Playing For A Losing Team Is Hard

We've joked about the Tropic of Cairo before, but if this past week hasn't pulled the rug out from under your passion and interest, I don't know what to tell you. The M's have been outscored 60-17 in their past seven games, they've dropped to a season-worst 14 below .500 and ten below the Rangers, and so many important players continue to struggle that there's just no compelling reason to believe that this team can go on an extended run. 2010, for all intents and purposes, is dead. It's dead, in a heap on the ground, with things sticking out of it.

When a team is bad, it's both the hardest and the easiest thing for a fan to take. It sucks, because losing sucks, but it's easy, because a fan can revoke his emotional investment from the daily grind. You can either stop watching, or you can keep watching but stop caring very much. The losses no longer take a toll on your day. They just roll off your back, because if you're still paying attention, you're paying attention not for the sake of wins and losses, but for the sake of seeing something interesting, or to observe the development of youth.

Imagine what it's like to be a player, though. Imagine what it's like to play for this year's Orioles, or this year's Mariners, or the Mariners from 2008. Players, of course, will continue to believe long after fans have given up, but that's because they have to believe.
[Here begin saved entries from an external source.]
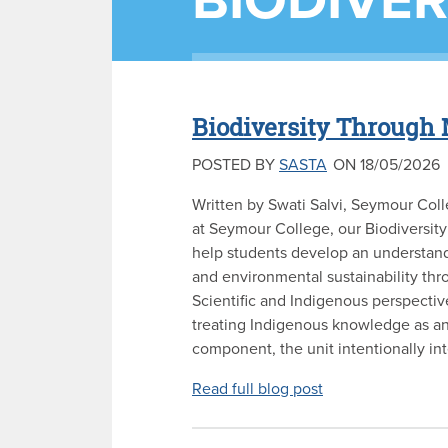
BIODIVER
Biodiversity Through 
POSTED BY
SASTA
ON 18/05/2026
Written by Swati Salvi, Seymour Coll
at Seymour College, our Biodiversity
help students develop an understan
and environmental sustainability th
Scientific and Indigenous perspectiv
treating Indigenous knowledge as an
component, the unit intentionally int
Read full blog post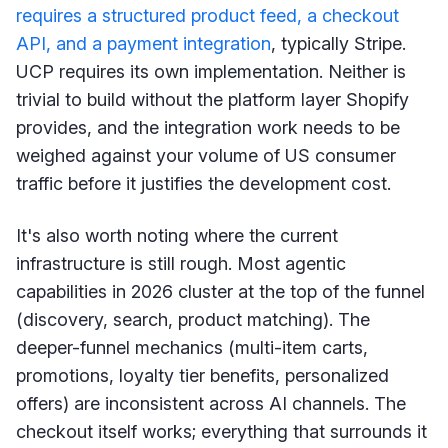
requires a structured product feed, a checkout
API, and a payment integration
, typically Stripe.
UCP requires its own implementation. Neither is
trivial to build without the platform layer Shopify
provides, and the integration work needs to be
weighed against your volume of US consumer
traffic before it justifies the development cost.
It's also worth noting where the current
infrastructure is still rough. Most agentic
capabilities in 2026 cluster at the top of the funnel
(discovery, search, product matching). The
deeper-funnel mechanics (multi-item carts,
promotions, loyalty tier benefits, personalized
offers) are inconsistent across AI channels. The
checkout itself works; everything that surrounds it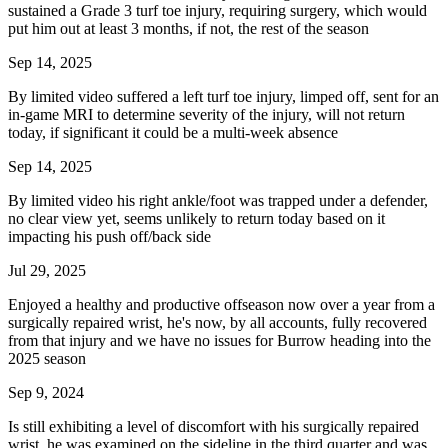
sustained a Grade 3 turf toe injury, requiring surgery, which would
put him out at least 3 months, if not, the rest of the season
Sep 14, 2025
By limited video suffered a left turf toe injury, limped off, sent for an
in-game MRI to determine severity of the injury, will not return
today, if significant it could be a multi-week absence
Sep 14, 2025
By limited video his right ankle/foot was trapped under a defender,
no clear view yet, seems unlikely to return today based on it
impacting his push off/back side
Jul 29, 2025
Enjoyed a healthy and productive offseason now over a year from a
surgically repaired wrist, he's now, by all accounts, fully recovered
from that injury and we have no issues for Burrow heading into the
2025 season
Sep 9, 2024
Is still exhibiting a level of discomfort with his surgically repaired
wrist, he was examined on the sideline in the third quarter and was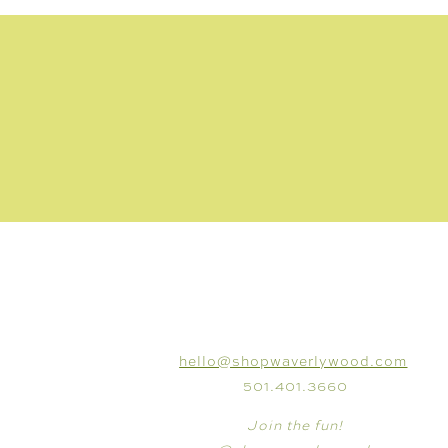
CONNECT
hello@shopwaverlywood.com
501.401.3660
Join the fun!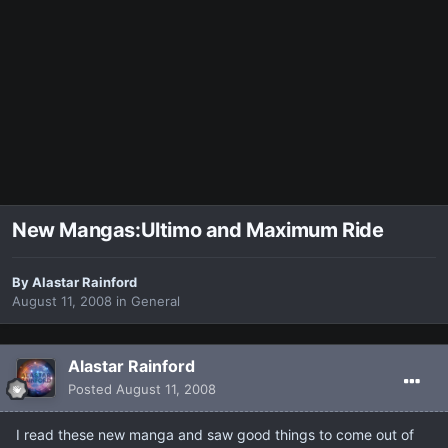
New Mangas:Ultimo and Maximum Ride
By
Alastar Rainford
August 11, 2008
in
General
Alastar Rainford
Posted
August 11, 2008
I read these new manga and saw good things to come out of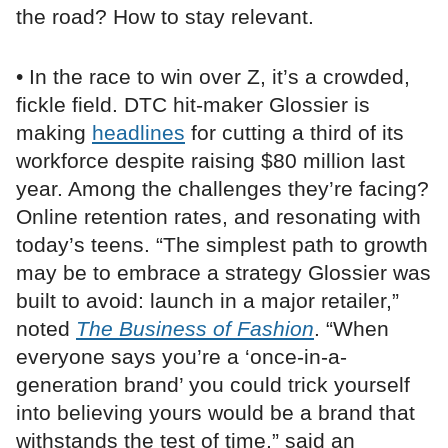
the road? How to stay relevant.
• In the race to win over Z, it’s a crowded,
fickle field. DTC hit-maker Glossier is
making
headlines
for cutting a third of its
workforce despite raising $80 million last
year. Among the challenges they’re facing?
Online retention rates, and resonating with
today’s teens. “The simplest path to growth
may be to embrace a strategy Glossier was
built to avoid: launch in a major retailer,”
noted
The Business of Fashion
. “When
everyone says you’re a ‘once-in-a-
generation brand’ you could trick yourself
into believing yours would be a brand that
withstands the test of time,” said an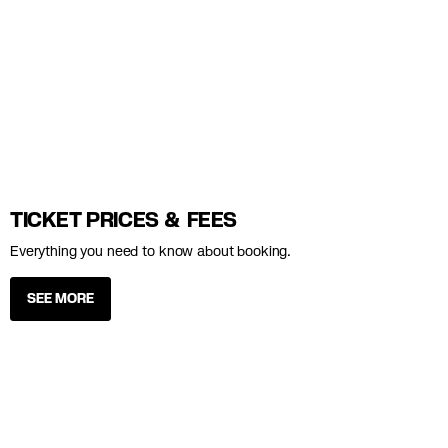
TICKET PRICES & FEES
Everything you need to know about booking.
SEE MORE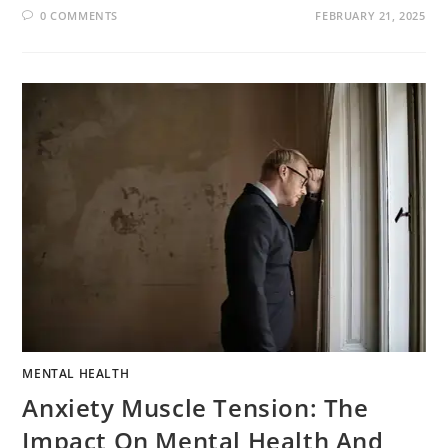
0 COMMENTS
FEBRUARY 21, 2025
MENTAL HEALTH
Anxiety Muscle Tension: The
Impact On Mental Health And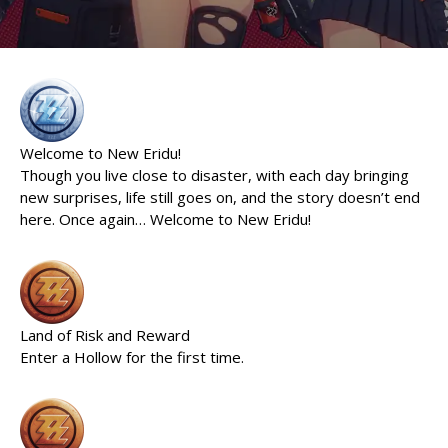
Welcome to New Eridu!
Though you live close to disaster, with each day bringing
new surprises, life still goes on, and the story doesn’t end
here. Once again… Welcome to New Eridu!
Land of Risk and Reward
Enter a Hollow for the first time.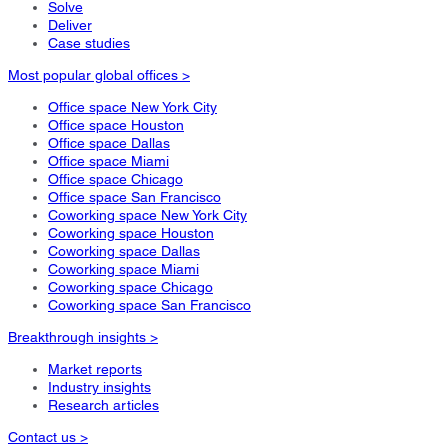
Solve
Deliver
Case studies
Most popular global offices >
Office space New York City
Office space Houston
Office space Dallas
Office space Miami
Office space Chicago
Office space San Francisco
Coworking space New York City
Coworking space Houston
Coworking space Dallas
Coworking space Miami
Coworking space Chicago
Coworking space San Francisco
Breakthrough insights >
Market reports
Industry insights
Research articles
Contact us >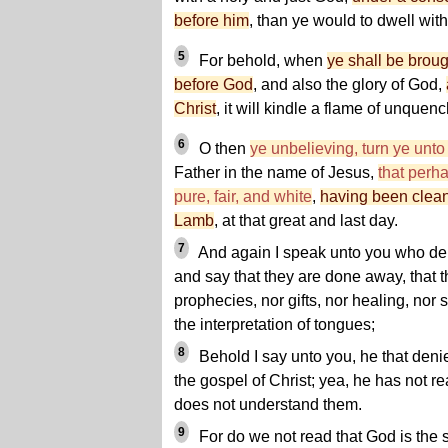
before him
, than ye would to dwell wit
5
For behold, when
ye shall be brou
before God
, and also the glory of God,
Christ
, it
will kindle a flame of unquenc
6
O then
ye unbelieving, turn ye unto
Father in the name of Jesus,
that perh
pure, fair, and white
,
having been clean
Lamb
, at that great and last day.
7
And again I speak unto you who den
and say that they are done away, that t
prophecies, nor gifts, nor healing, nor
the interpretation of tongues;
8
Behold I say unto you, he that deni
the gospel of Christ; yea, he has not rea
does not understand them.
9
For do we not read that God is the 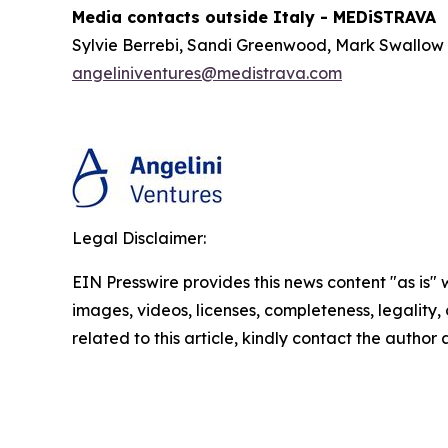
Media contacts outside Italy - MEDiSTRAVA
Sylvie Berrebi, Sandi Greenwood, Mark Swallow
angeliniventures@medistrava.com
Legal Disclaimer:
EIN Presswire provides this news content "as is" 
images, videos, licenses, completeness, legality, o
related to this article, kindly contact the author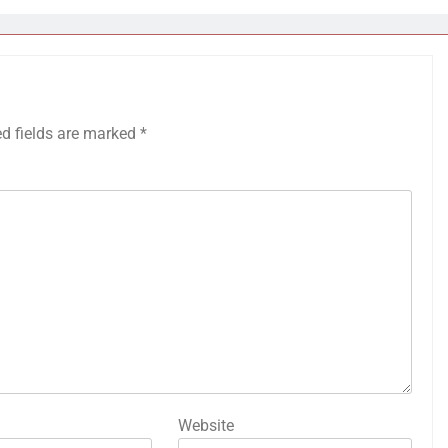
ed fields are marked
*
Website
They have to believe they're capable. But there nevertheless does come a point at which it's clear to everyone that the season is doomed. Then what?

It's hard enough for us to have to watch these guys every day. Imagine having to play for them. Imagine having to lose, and disappoint, and embarrass the organization with games like last night's. Players can't afford to shrug it off like we can. This is their job. This is their living. This is the means by which they intend to support themselves and their families. They have to care, and they have to care like they care about little else.

But how easy is it to keep caring and to stay motivated and driven day after day in a season like this? Fans get all high and mighty when they think a player on a bad team is dogging it, and while no player should ever be excused for giving less than his all, at the same time, can you really blame them? The baseball season is arduous enough when you're competitive. It has to be downright torture when you suck.

And this is why I've never really supported the notion that comes out around award season that players on bad teams had it easier because they weren't playing under pressure. You hear it all the time. Alex Rodriguez didn't get enough respect for the job he did in Texas. Zack Greinke got shortchanged because he did what he did last year with the Royals. A lot of people will discount the numbers put up by a cellar dweller's big star, as if playing for nothing makes playing a breeze.

I'd argue the exact opposite. I think playing under pressure - playing in games that still matter - is the easiest way to play. You're always focused. You're always invested. You're always energized. When your team is bad, you have to motivate yourself. Every single day, you have to go out there and tell yourself "I'm going to play my best", even though nobody's watching and the games lack any significance. That's hard.

Maybe it isn't as hard for a rookie. A rookie just wants to prove he belongs in the big leagues. And maybe it isn't as hard for someone playing for a contract. Free agency can be a powerful motivator. But those guys still don't have it easy. They just might have it a little easier than the veterans, or the guys who're locked up. They're the ones who probably have it the roughest.

You know why losing clubhouses fracture apart? Because it's hard to be team-first when the team doesn't win. It's disappointing. It's depressing. It hurts. Losing clubhouses fracture apart almost out of self-preservation, because when everything else crumbles to the ground, playing for yourself is about the only way to stay sane.

And it's still a chore.

Nobody likes to watch a bad team, but at the same time, nobody has it worse than the players that're playing. It's something you absolutely have to keep in mind, and it's one of those things that puts Ichiro's 2004 and Greinke's 2009 among the more impressive individual feats we've seen accomplished.